Allí estaba, entre manuales y novelas viejas, entre libros de
texto de secundaria y tres best
sellers en
inglés, un ejemplar deTelemaquia. Una vez repuesto de la
sorpresa (es un decir), lo levanté del suelo, le sacudí el
polvo, lo revisé y encontré la dedicatoria: «Para Guadalupe San
Miguel, con un cordial saludo. Agosto 2011.» Reconocí con
asombro mi letra apresurada, mi firma.
Por un momento pensé en comprarlo (su precio era la tercera
parte de lo que cuesta en librerías), en llevarlo conmigo,
conservarlo, o tal vez dejarlo en autobús o la mesa de un café
para que encontrara un lector, un destino. Comprendí que ya
tenía uno, que tenía una experiencia, y que en la calle, en ese
puesto improvisado, encontraría un lector, si es que en la vida
de ese ejemplar había alguno. Lo dejé sin remordimiento donde lo
encontré.
No había dado ni diez pasos cuando recordé que esa escena ya la
había vivido, o mejor, la había leído.

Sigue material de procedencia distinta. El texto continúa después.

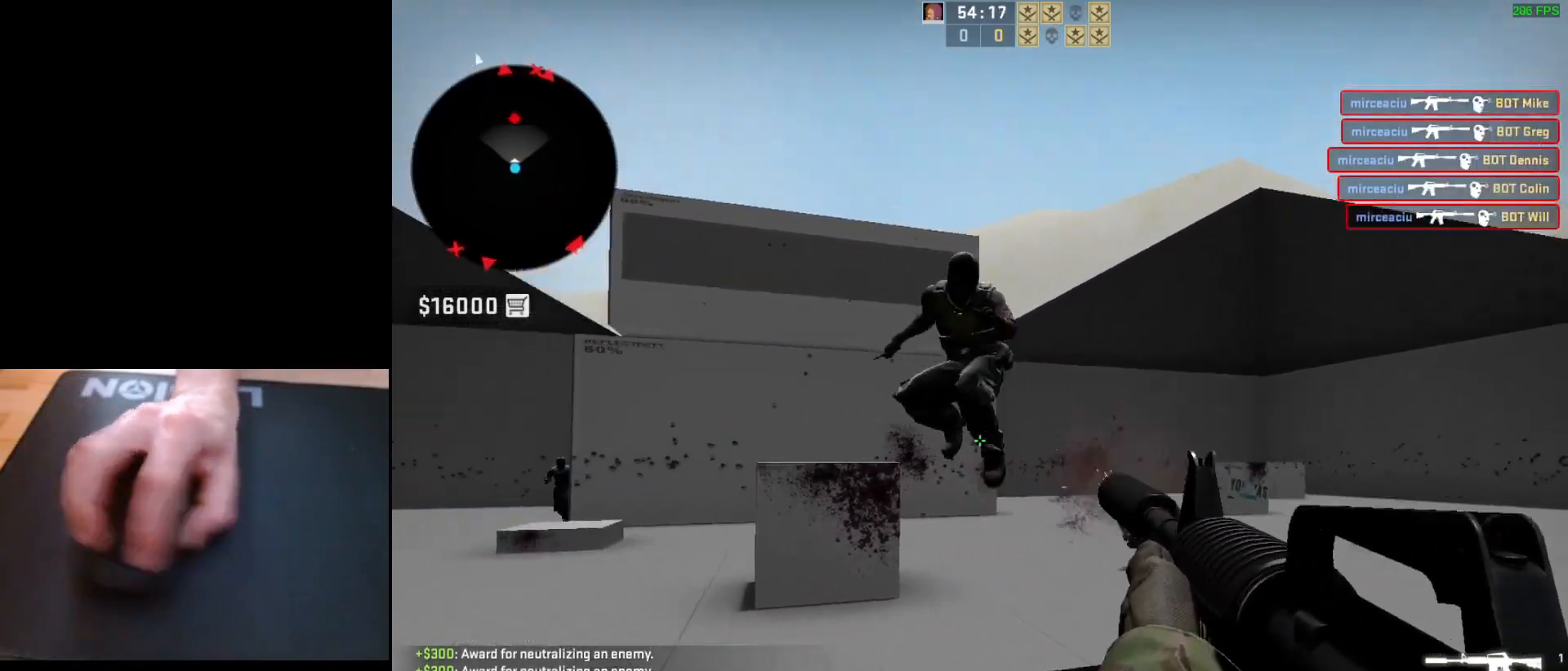
{"keys": ["d"], "mouse": [], "events": [[267, "d", "down"], [433, "mouse_left", "up"]]}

La memoria, a veces tan
persistente, me llevó a «Regreso a casa», el discurso de ingreso
de Salvador Elizondo a la Academia Mexicana de la Lengua, en el
que dice que, de su primer libro, un poemario publicado en
edición privada de apenas doscientos ejemplares, pudo «rescatar
en las librerías de viejo, dedicados y las más de las veces
intonsos, un gran número de ellos».
Nada nuevo bajo el sol. Pero comprendí, muy temprano, en ese
puesto callejero, que los libros, los ejemplares, tienen su vida
secreta, y que más le vale a los autores no interferir en ella,
y que podríamos comenzar por no dedicarlos ni firmarlos, no
marcarlos con esas palabras que uno escribe para alguien
y a veces sólo sirven para señalar su origen, las razones de su
vida callejera, su abandono, su orfandad.